= Liam Ross (football coach) =

Football coach

Liam Ross is a football coach who is the set plays coach of Heart of Midlothian. He previously worked in coaching and analysis roles with Dundee United, Swansea City, Rangers and Southampton, and has also worked with the Scotland under-21 team.

==Coaching career==
Ross began his coaching career in the Dundee United academy. He was later promoted to individual development coach analyst, combining coaching and analysis work across several age groups. He subsequently became the club's head of technical performance.

In 2023, Ross joined Swansea City, where he spent around 18 months as an assistant coach and analyst. He worked with Swansea's under-21 team.

Ross later joined Rangers as a professional development phase coach, working with the club's under-19 and B teams. He was described by Rangers as an under-19 assistant coach during the 2025–26 season. He also assisted the Scotland under-21 team during their European Championship qualifying campaign.
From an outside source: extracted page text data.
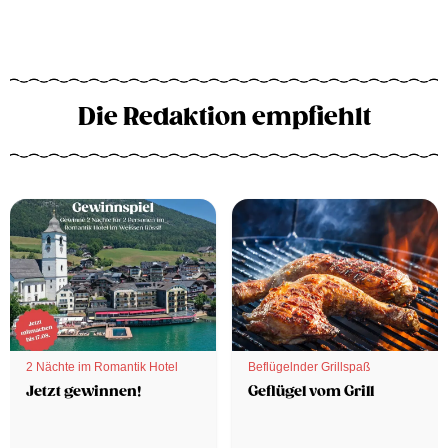
Die Redaktion empfiehlt
2 Nächte im Romantik Hotel
Beflügelnder Grillspaß
Jetzt gewinnen!
Geflügel vom Grill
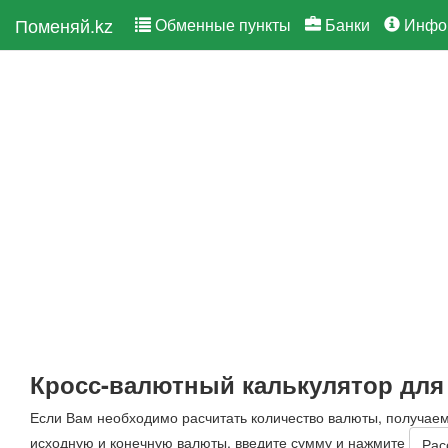
Поменяй.kz
Обменные пункты
Банки
Инфо
Кросс-валютный калькулятор дл
Если Вам необходимо расчитать количество валюты, получае
исходную и конечную валюты, введите сумму и нажмите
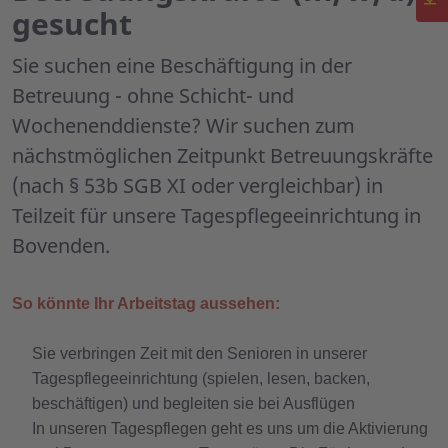
gesucht
Sie suchen eine Beschäftigung in der
Betreuung - ohne Schicht- und
Wochenenddienste? Wir suchen zum
nächstmöglichen Zeitpunkt Betreuungskräfte
(nach § 53b SGB XI oder vergleichbar) in
Teilzeit für unsere Tagespflegeeinrichtung in
Bovenden.
So könnte Ihr Arbeitstag aussehen:
Sie
verbringen Zeit mit den Senioren in unserer
Tagespflegeeinrichtung (spielen, lesen, backen,
beschäftigen) und begleiten sie bei Ausflügen
I
n unseren Tagespflegen geht es uns um die Aktivierung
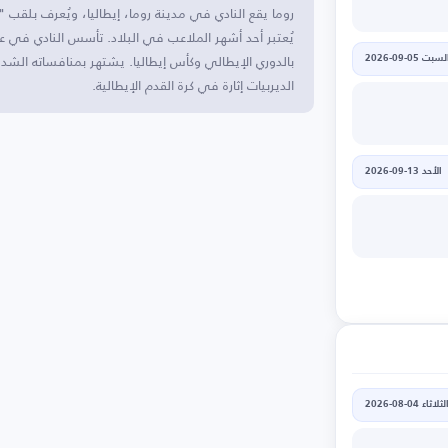
روما يقع النادي في مدينة روما، إيطاليا، ويُعرف بلقب 
بالدوري الإيطالي وكأس إيطاليا. يشتهر بمنافساته الشدي
لسبت 05-09-2026
الديربيات إثارة في كرة القدم الإيطالية.
الأحد 13-09-2026
لثلاثاء 04-08-2026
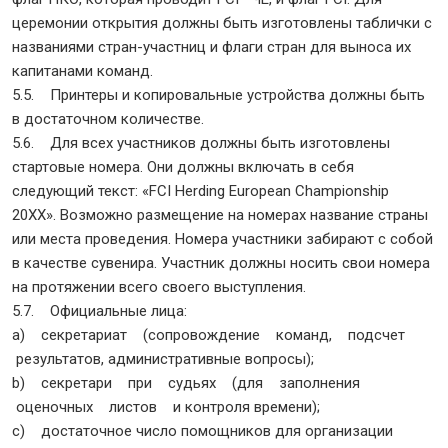
церемонии открытия должны быть изготовлены таблички с
названиями стран-участниц и флаги стран для выноса их
капитанами команд.
5.5. Принтеры и копировальные устройства должны быть
в достаточном количестве.
5.6. Для всех участников должны быть изготовлены
стартовые номера. Они должны включать в себя
следующий текст: «FCI Herding European Championship
20XX». Возможно размещение на номерах название страны
или места проведения. Номера участники забирают с собой
в качестве сувенира. Участник должны носить свои номера
на протяжении всего своего выступления.
5.7. Официальные лица:
a) секретариат (сопровождение команд, подсчет
результатов, административные вопросы);
b) секретари при судьях (для заполнения
оценочных листов и контроля времени);
c) достаточное число помощников для организации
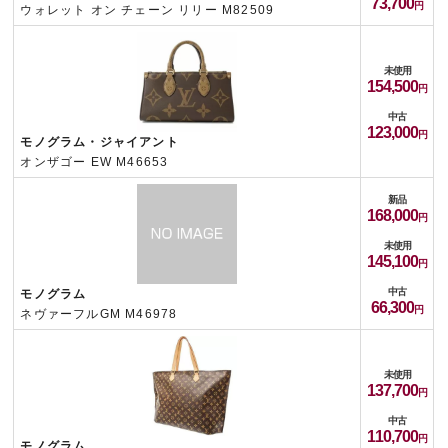
73,700
ウォレット オン チェーン リリー M82509
未使用
154,500
中古
123,000
モノグラム・ジャイアント
オンザゴー EW M46653
新品
168,000
未使用
145,100
中古
モノグラム
66,300
ネヴァーフルGM M46978
未使用
137,700
中古
110,700
モノグラム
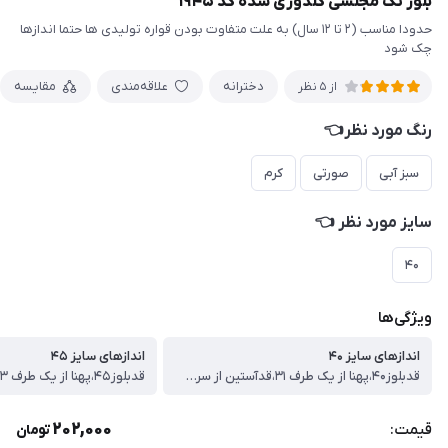
بلوز تک مجلسی گلدوزی شده کد ۱۹۴۵
حدودا مناسب (۲ تا ۱۲ سال) به علت متفاوت بودن قواره تولیدی ها حتما اندازها
چک شود
دخترانه
علاقه‌مندی
مقایسه
از 5 نظر
رنگ مورد نظر👈
سبز آبی
صورتی
کرم
سایز مورد نظر 👈
۴۰
ویژگی‌ها
اندازهای سایز ۴۰
اندازهای سایز ۴۵
قدبلوز۴۰،پهنا از یک طرف ۳۱،قدآستین از سرشونه ۳۶
202,000
قیمت:
تومان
While at Rangers, Ross was one of nine coaches selected for the Scottish Football Association's inaugural Elite Coaches Development Programme. The 12-month programme concluded in October 2025.

Ross joined Southampton as an individual development coach in early 2026. In July 2026, Heart of Midlothian appointed him as set plays coach in Wouter Vrancken's first-team staff. He succeeded Ross Grant, who had left Hearts for Celtic, and was given responsibility for attacking and defensive set pieces.